Key #5: Stop Most of Your Sets Shy of Momentary Muscular Failure

For the most part, you don’t want to take your work sets to the point of failure. (There are exceptions, of course. If you’re using a one-bodypart-per-day routine, for instance, then you can afford to throw in a few intensity techniques. Just don’t overdo it.)
When do you want to stop the set? Try stopping when you begin to slow down. If you’re using C.A.T.—and moving the weight as fast as possible throughout the concentric portion of the rep, and you’re training heavy—then stop the set when your repetitions become slow.

Key #6: Do Less Early On in Your Workout So You Can Do More Later

A lot of bodybuilders make the mistake of training too hard at the beginning of their workouts, then burning out too quickly. (This is one of the main problems with typical H.I.T. workouts.) If you enjoy training to failure or doing stuff like forced reps, drop sets, or another of the various intensity techniques, save that for the last 1/4 of your workout.
A typical chest workout using this principle might look something like this:
· Bench presses: 5 sets of 6 to 12 reps (using C.A.T.)
· Incline dumbbell bench presses: 4 sets of 6 to 12 reps (using C.A.T.)
· Weighted Dips: 3 sets of 6 to 12 reps (using C.A.T.)
· Flat Dumbbell Bench Presses: 6 “strip” sets of 10 reps each set, going down the rack.

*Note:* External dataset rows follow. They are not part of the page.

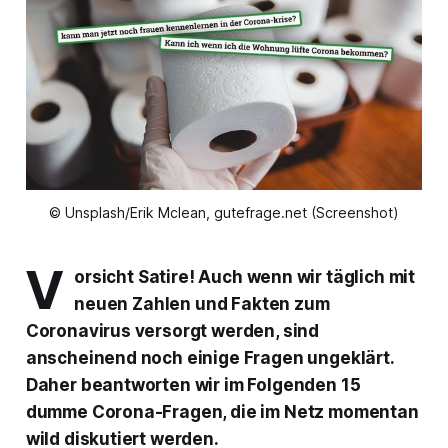
© Unsplash/Erik Mclean, gutefrage.net (Screenshot)
V
orsicht Satire! Auch wenn wir täglich mit
neuen Zahlen und Fakten zum
Coronavirus versorgt werden, sind
anscheinend noch einige Fragen ungeklärt.
Daher beantworten wir im Folgenden 15
dumme Corona-Fragen, die im Netz momentan
wild diskutiert werden.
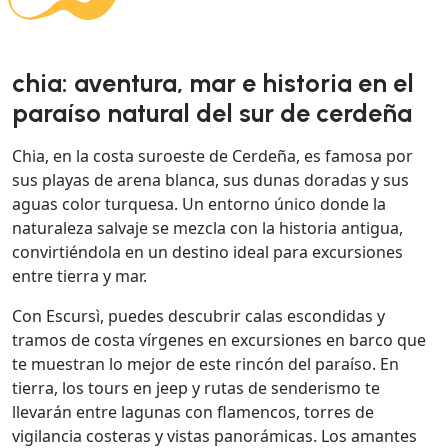
chia: aventura, mar e historia en el
paraíso natural del sur de cerdeña
Chia, en la costa suroeste de Cerdeña, es famosa por
sus playas de arena blanca, sus dunas doradas y sus
aguas color turquesa. Un entorno único donde la
naturaleza salvaje se mezcla con la historia antigua,
convirtiéndola en un destino ideal para excursiones
entre tierra y mar.
Con Escursì, puedes descubrir calas escondidas y
tramos de costa vírgenes en excursiones en barco que
te muestran lo mejor de este rincón del paraíso. En
tierra, los tours en jeep y rutas de senderismo te
llevarán entre lagunas con flamencos, torres de
vigilancia costeras y vistas panorámicas. Los amantes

Key #7: Get Plenty of Rest

When not lifting weights, make sure that you’re getting plenty of rest and recuperation. This means sleeping plenty each night—7 to 9 hours of sleep are good numbers to shoot for. It also means “slowing down.” If your life is too hectic outside of the gym, chances are that you are diminishing the results you will get from your efforts inside of the gym.
Eat your meals slowly. Eat while sitting down at a table, not while on the go. Read a book instead of watching television. And relax. (On a personal note, I’m very keen on meditation—there’s nothing more restorative to your body, mind, and Spirit.)

Key #8: Add “Extra” Workouts

Despite how it sounds, this is not contradictory to key #7. Extra workouts should be “active recovery” sessions. They should be relatively light, should increase your GPP (general physical preparedness), and should make you feel better after you do them compared to when you got started.
Extra workouts of this sort increase your work capacity and aid in recovery between your intense sessions.

Key #9: Take Advantage of Peri-Workout Nutrition

Peri-workout nutrition refers to what you eat or drink prior, during, and after your workout. If utilized properly, peri-workout nutrition can be the key to massive muscle growth.
Here’s what I recommend so that you can ensure that your workouts become nothing more than massive muscle-building stimulators:
· Eat a meal consisting of about 40 to 45 grams of complex carbohydrates and about 30 grams of protein one hour prior to your training session. This meal can be whole food, a protein/carb drink, or a meal replacement bar. (My personal favorite choice here is one of the Met-rx “Big 100” meal replacement bars—just saying.)
· At the onset of your workout session, drink a protein/carb drink that contains at least 30 grams of protein. Sip on this slowly throughout your training session. (You might want to carry a bottle of water with you, as well. I drink both during my workouts.)
· When you are finished training, consume a post-workout meal that is nearly identical to your pre-workout meal. The only thing you might want to change would be the addition of more carbohydrates to this meal—60 to 70 grams of carbs would not be a bad idea in order to replenish lost glycogen stores.

Conclusion

There you have it: 9 out-of-this-world keys for growing gargantuan mounds of muscle. While “Plan 9 from Outer Space” might be the worst movie ever made, these 9 keys might just be the best this world—or any other—has ever tried when it comes to gaining alien amounts of mass.